According to the latest statistics from IDC, server shipments in Europe, the Middle East, and Africa (EMEA) were collectively down 11.1 per cent in the fourth quarter ended in December, to 569,000 units. Even with a pretty good quarter from Big Blue pushing its new System zEnterprise EC12 mainframes, overall revenues for machines sold in EMEA were off 7.4 per cent to $3.8bn.

As El Reg previously reported, earlier this month, IDC put out its report cards for the server makers for the fourth quarter, and collectively server shipments were down by 3.9 per cent to 2.1 million units, but revenues grew by 3.1 per cent to $14.63bn.

If you do a little math, what you will see is that server sales outside of EMEA actually rose by 7.4 per cent to $10.84bn, and shipments were only off just under a point to 1.53 million machines. So if you want to blame someone about the stagnant state of the server racket, pick your punching bag(s) of choice for the economic woes that many European countries are facing.

I'd blame the banks, since they started it. Thousands of years ago...

"After three quarters of dollar revenue declines of around 11 per cent, the market showed a little stabilization, thanks mostly to a more favorable comparison to 4Q11 and a cyclical rise in mainframe sales," said Giorgio Nebuloni, research manager for the enterprise server group at IDC EMEA, in a statement .

"The picture for the full 2012 was nevertheless negative," Nebuloni said, "with a 10 per cent yearly decline in dollars and -3 per cent in euros. Volumes remained under considerable pressure in 2012, down 7 per cent yearly, as consolidation and macroeconomic factors took their toll. If one compares that to the slower, but still slightly positive growth in compute capacity during the past year, it appears clear that datacenters are really learning how to do more with less."

Modular server shipments, by which IDC means blade servers and density-optimized servers favored by hyperscale web operators, were helped by the 3-petaflops SuperMUC supercomputer installation at Leibniz-Rechenzentrum (LRZ) in Germany plus a number of others. Blade server sales were off 6.3 per cent to $730.5m, while density optimized boxes exploded 79.5 per cent to $107.9m.

IDC said that hosting companies and service providers are boosting their spending in Spain, France, Finland, and the Netherlands, and this helped blade sales in the fourth quarter. Plain-vanilla rack servers accounted for $1.9bn in sales (down 2 points), and tower machines made up just a little over $1bn in revenues (down 20 points).

▶ _Exercise requirements_:
a - Answer these questions from the server sales article:
(i) What was the total revenue for servers sold in EMEA in the fourth quarter?
(ii) Which supercomputer installation helped modular server shipments, and where is it?
(iii) By what percentage did sales of density-optimized servers rise?
b - Duplicate the part of the server sales article between "Modular server shipments, by" and "cent to $107.9m.", inclusive.
The lines that come next have no connection to the server sales article.

▶ _Provided material_:
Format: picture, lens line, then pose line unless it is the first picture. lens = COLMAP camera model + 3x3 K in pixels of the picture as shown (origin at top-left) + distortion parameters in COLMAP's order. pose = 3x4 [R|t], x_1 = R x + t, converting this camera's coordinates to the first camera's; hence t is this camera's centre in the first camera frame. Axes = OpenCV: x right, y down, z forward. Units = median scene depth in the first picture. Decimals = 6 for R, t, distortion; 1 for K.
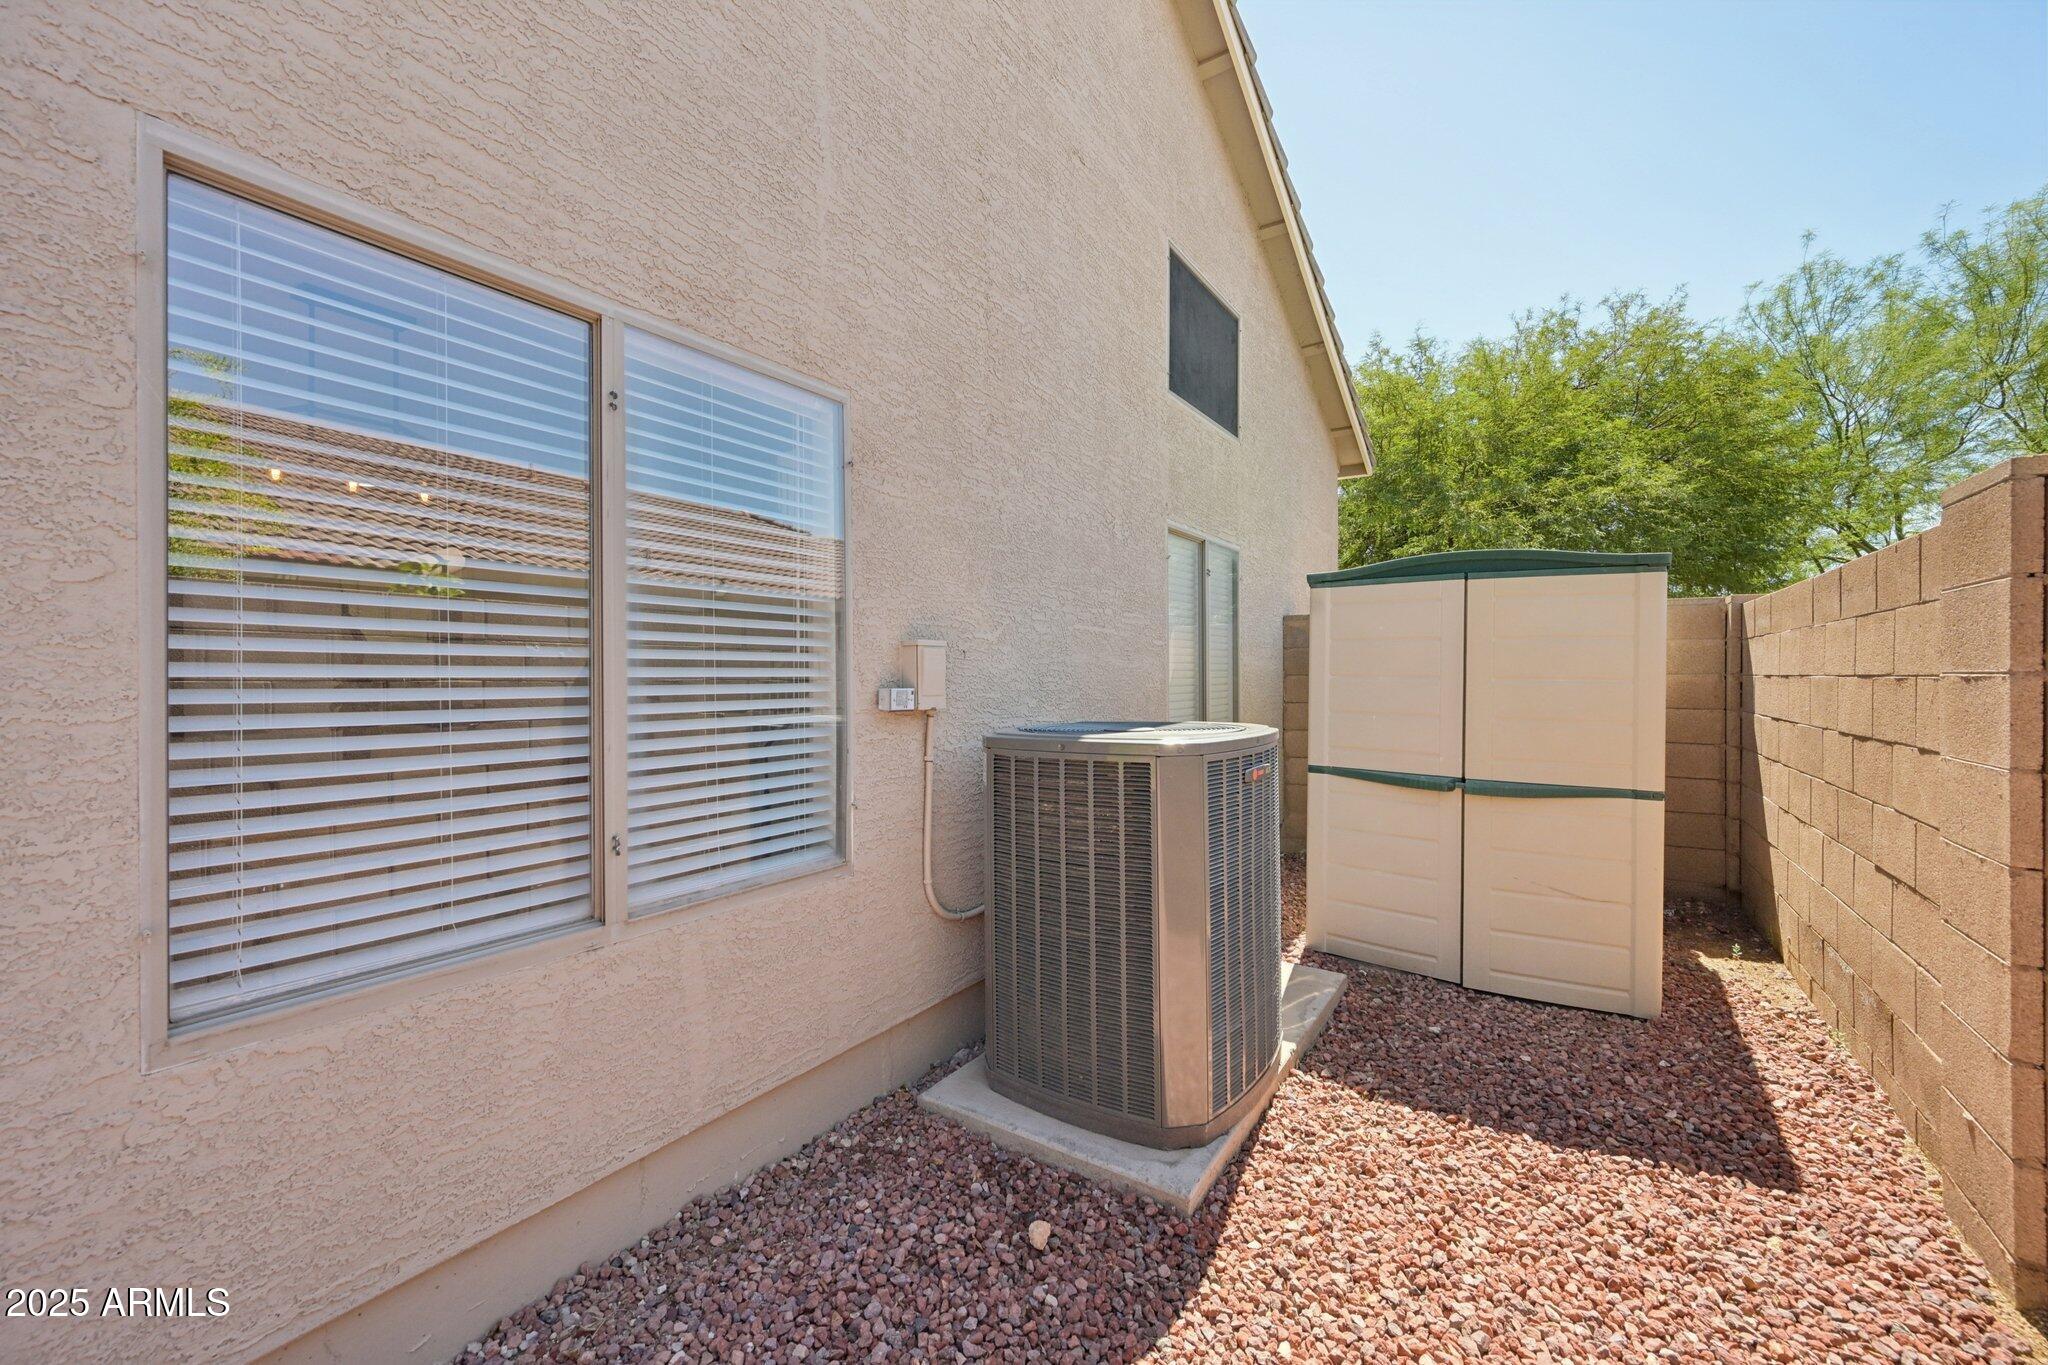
lens RADIAL K [[799.1, 0, 1031.5], [0, 799.1, 666.2], [0, 0, 1]] dist [-0.000460, -0.000019]
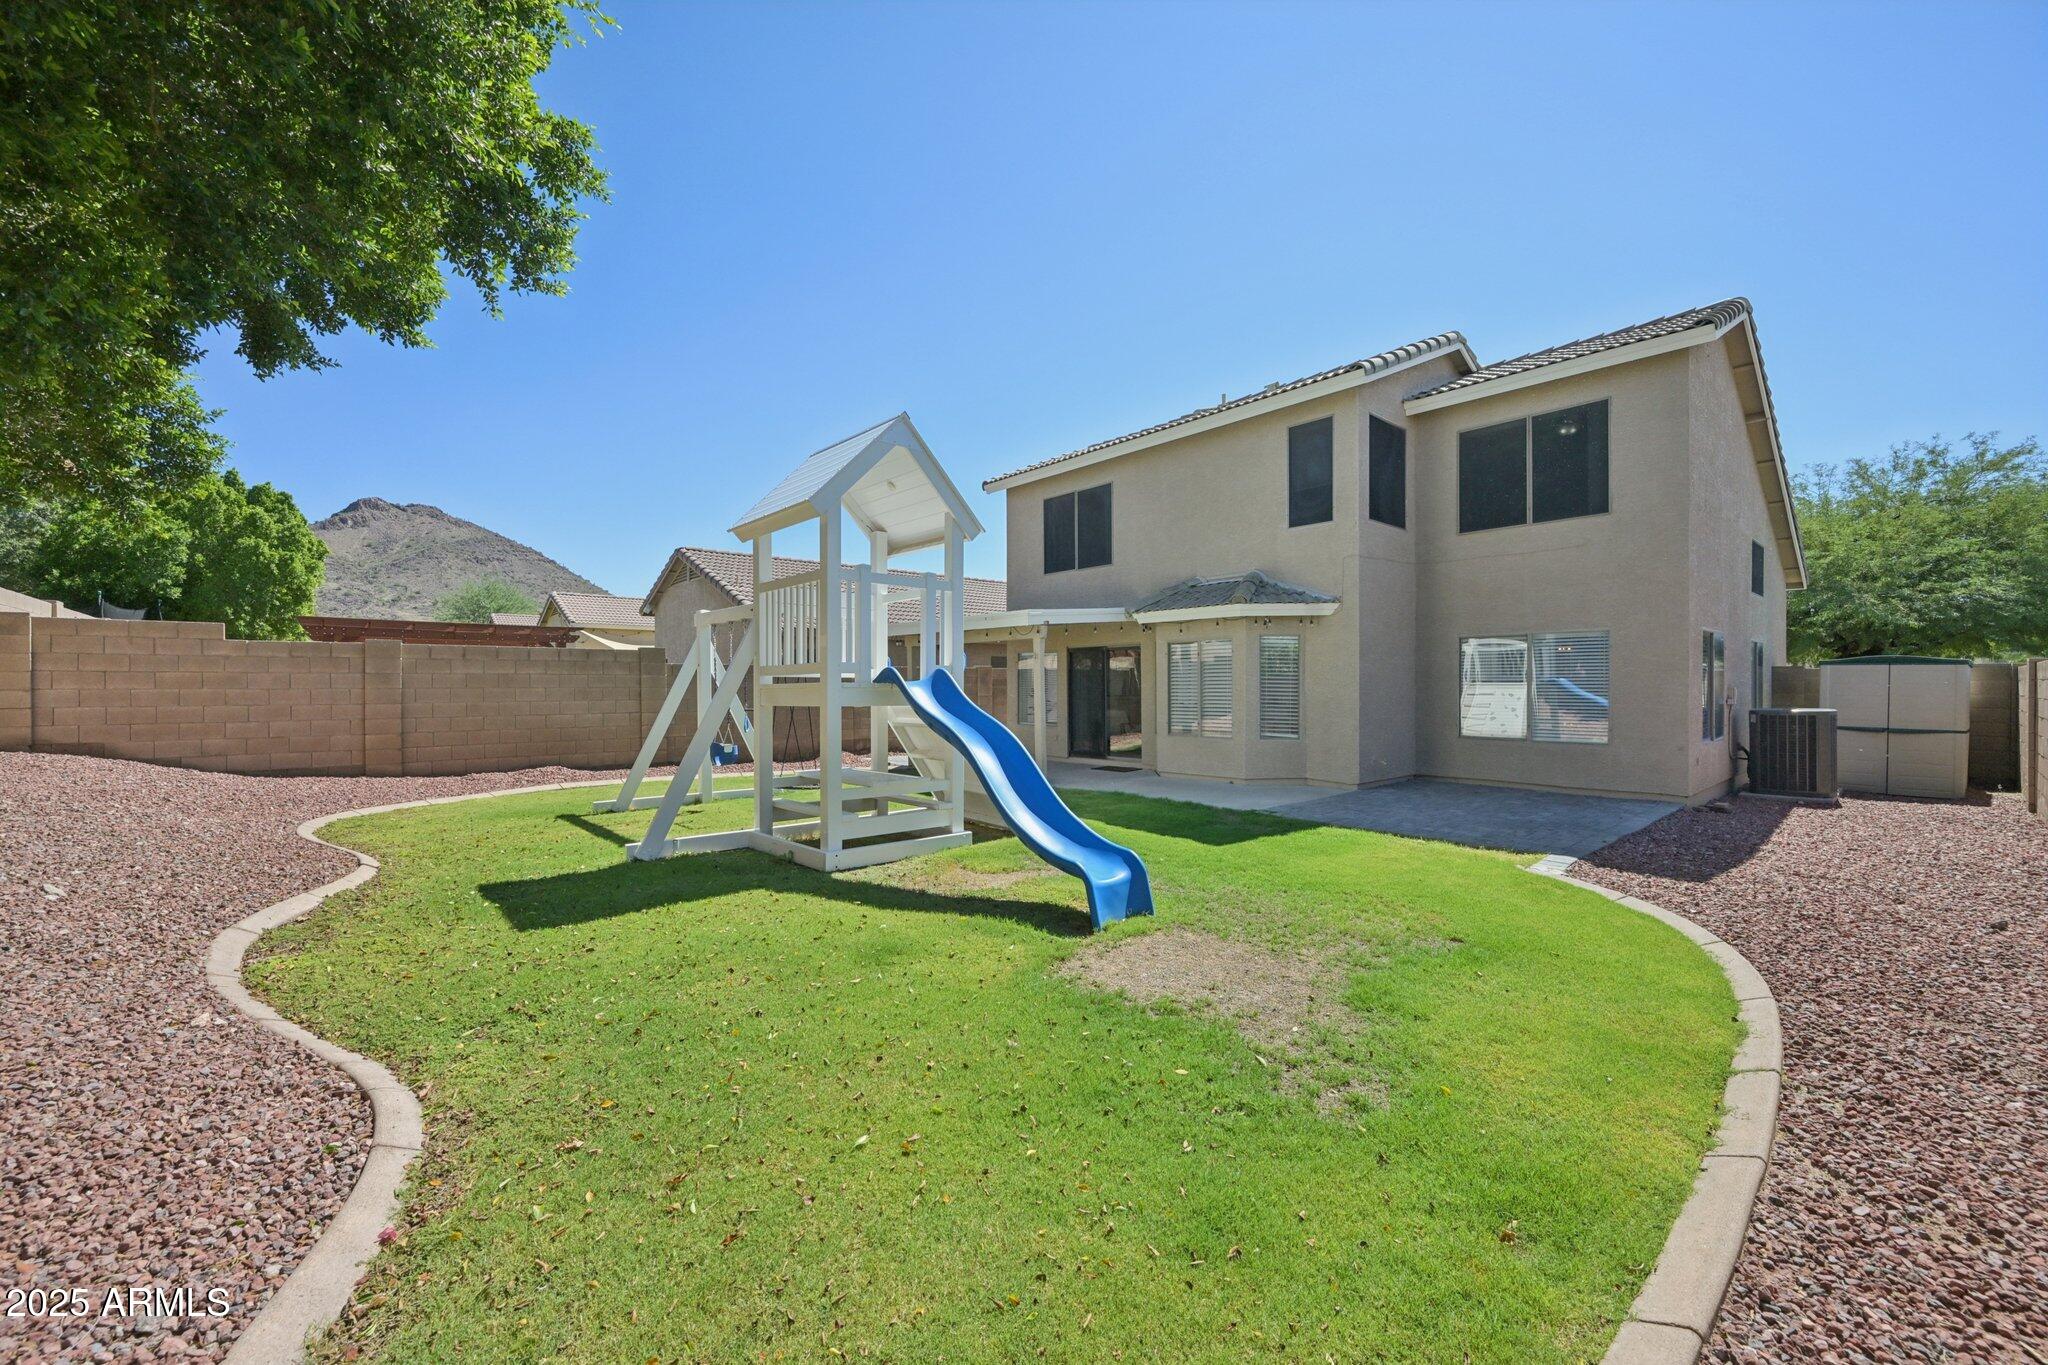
lens RADIAL K [[807.2, 0, 1021.4], [0, 807.2, 693.2], [0, 0, 1]] dist [-0.001390, 0.000122]
pose [[0.968830, 0.005429, -0.247668, -0.862215], [0.001415, 0.999622, 0.027450, -0.042051], [0.247723, -0.026945, 0.968456, -1.260438]]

▶ _Solutions to each task_:
a -
(i) $3.8bn
(ii) The 3-petaflops SuperMUC supercomputer at Leibniz-Rechenzentrum (LRZ) in Germany
(iii) 79.5 percent

b -
Modular server shipments, by which IDC means blade servers and density-optimized servers favored by hyperscale web operators, were helped by the 3-petaflops SuperMUC supercomputer installation at Leibniz-Rechenzentrum (LRZ) in Germany plus a number of others. Blade server sales were off 6.3 per cent to $730.5m, while density optimized boxes exploded 79.5 per cent to $107.9m.